La implicación obsesiona al autor, que no cesa de preguntarse por el ejercicio de la profesión. “¿El periodismo —al igual que la poesía— debe llevarse a cabo con una postura antiideológica?, ¿qué tan cercano o indiferente debe ser con lo que cuenta? Un verdadero reportero —al igual que un verdadero poeta— está hundido —sí, hundido— en su oficio. No hay otra manera de ejercer periodismo que no sea desde la vulnerabilidad”.

“Aunque a veces parezca un ejercicio de poder —continúa la reflexión—, este oficio es marginal cuando se hace cabal, porque sucede en medio de una voluntad ingenua de ser independientes y en el permanente intento de concordar otros puntos de vista, intereses y expectativas que rondan la mirada que va reproduciendo el periodista. Sin esta tensión, no hay crónica. Cuando llegue a mi callejón sin salida (todo reportero topa siempre con uno), ¿acaso tendré opción de ser otra cosa sin remordimiento alguno?”

En lo que va de siglo, al menos 141 periodistas y trabajadores de medios han sido asesinados en México. El país está considerado el más peligroso del hemisferio occidental para ejercer la profesión. Osorno explica la estremecedora cotidianidad del trabajo. “Le dicen a un periodista: «Aquí está la foto de tu familia y una pistola, y aquí está un fajo de billetes, escoge. No necesito tocarte siquiera, pero va a salir lo que yo quiero que salga». Además, uno, como periodista, sabe que te estás jugando la vida en una nota, cuando hace 25 años no pasaba eso, pero es igual con ser mujer o niño… Ese proceso de descomposición social que nosotros decimos que es irreversible hace que vivir ya sea un reto, cuando antes la expectativa de la gente en la ciudad era: ¿cómo vivo mejor?”.

Con toda crudeza, cuenta cómo la crónica es la herramienta esencial del periodismo. “Es importante la crónica, porque ayuda a mirar tormentas de mierda que no se ven. Una buena crónica puede lograr hasta que huelas lo que te está contando. Y lo que vive el mundo huele mal. En serio. Hay un sistema coprófago que perfuma las historias. El reto que tiene nuestra crónica es contar el olor que oculta la muerte. No es fácil, porque es tanta la mierda que nos inunda, y desde hace tanto tiempo que nos hemos acostumbrado a su aroma”.

Diego Enrique Osorno es radical. Apuesta por aplicar al periodismo el infrarrealismo, movimiento poético surgido en México a finales de los setenta y en el que llegaron a participar escritores como Roberto Bolaño. “El periodismo infrarrealista —aclara Osorno—, más que reflejar una idea política, quiere sentir el ánimo del mundo, y encenderlo de nuevo con una insurrección de la mirada, de las miradas. Para luego rehacerlo todo”.

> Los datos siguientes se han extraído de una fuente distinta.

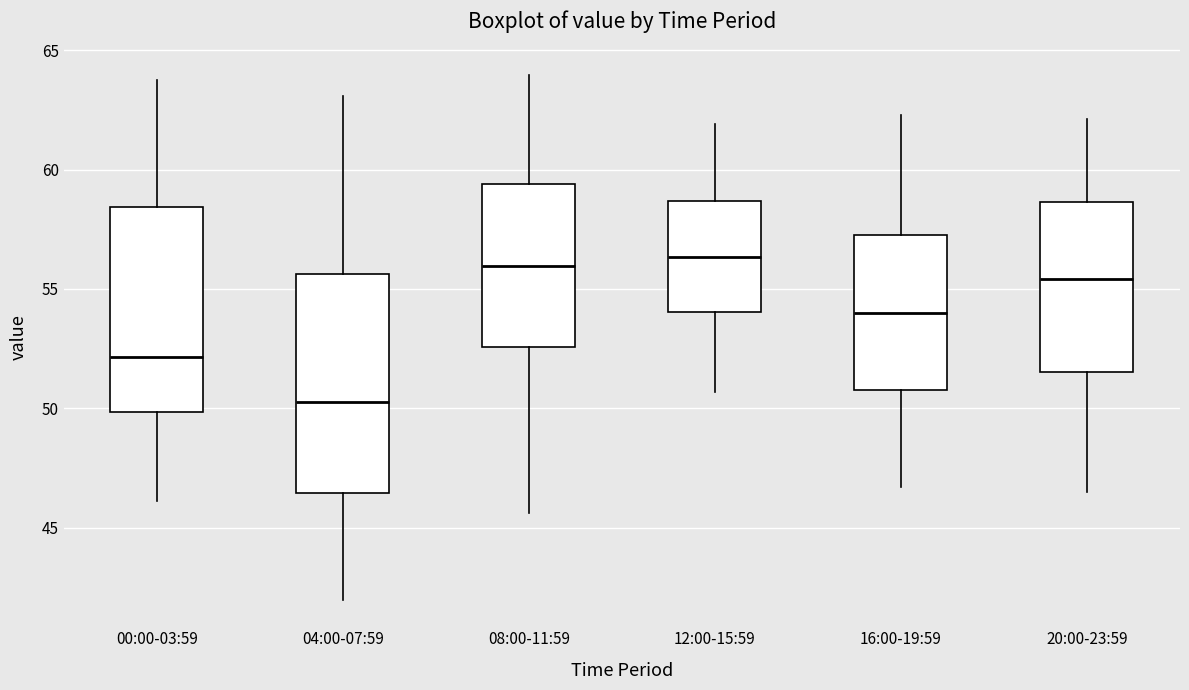

Reading left to right, read every box against the y-axis: the position of its median line, the range the box covers, and the ends of its whiskers. The values are not printed on the chart, so give them approximately, as read against the axis.

00:00-03:59: median 52.0, box 50.0 to 58.5, whiskers 46.0 to 64.0
04:00-07:59: median 50.5, box 46.5 to 55.5, whiskers 42.0 to 63.0
08:00-11:59: median 56.0, box 52.5 to 59.5, whiskers 45.5 to 64.0
12:00-15:59: median 56.5, box 54.0 to 58.5, whiskers 50.5 to 62.0
16:00-19:59: median 54.0, box 51.0 to 57.5, whiskers 46.5 to 62.5
20:00-23:59: median 55.5, box 51.5 to 58.5, whiskers 46.5 to 62.0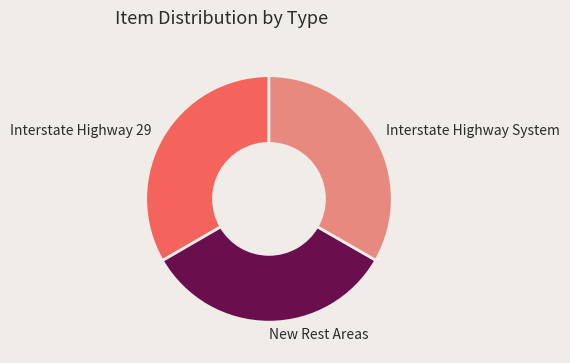

Is the sum of Interstate Highway 29 and New Rest Areas greater than half?

Yes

Ese es el espíritu con el que el periodista impregna En la montaña, el espíritu que le llevó a compartir el periplo zapatista. “Hacer periodismo en el mundo de hoy, buscar la verdad, implica riesgos —concluye—. Hay que ser nómadas proletarios dispuestos a viajar hasta el fin del mundo, donde no sabemos si nos esperan abismos o amaneceres apocalípticos”.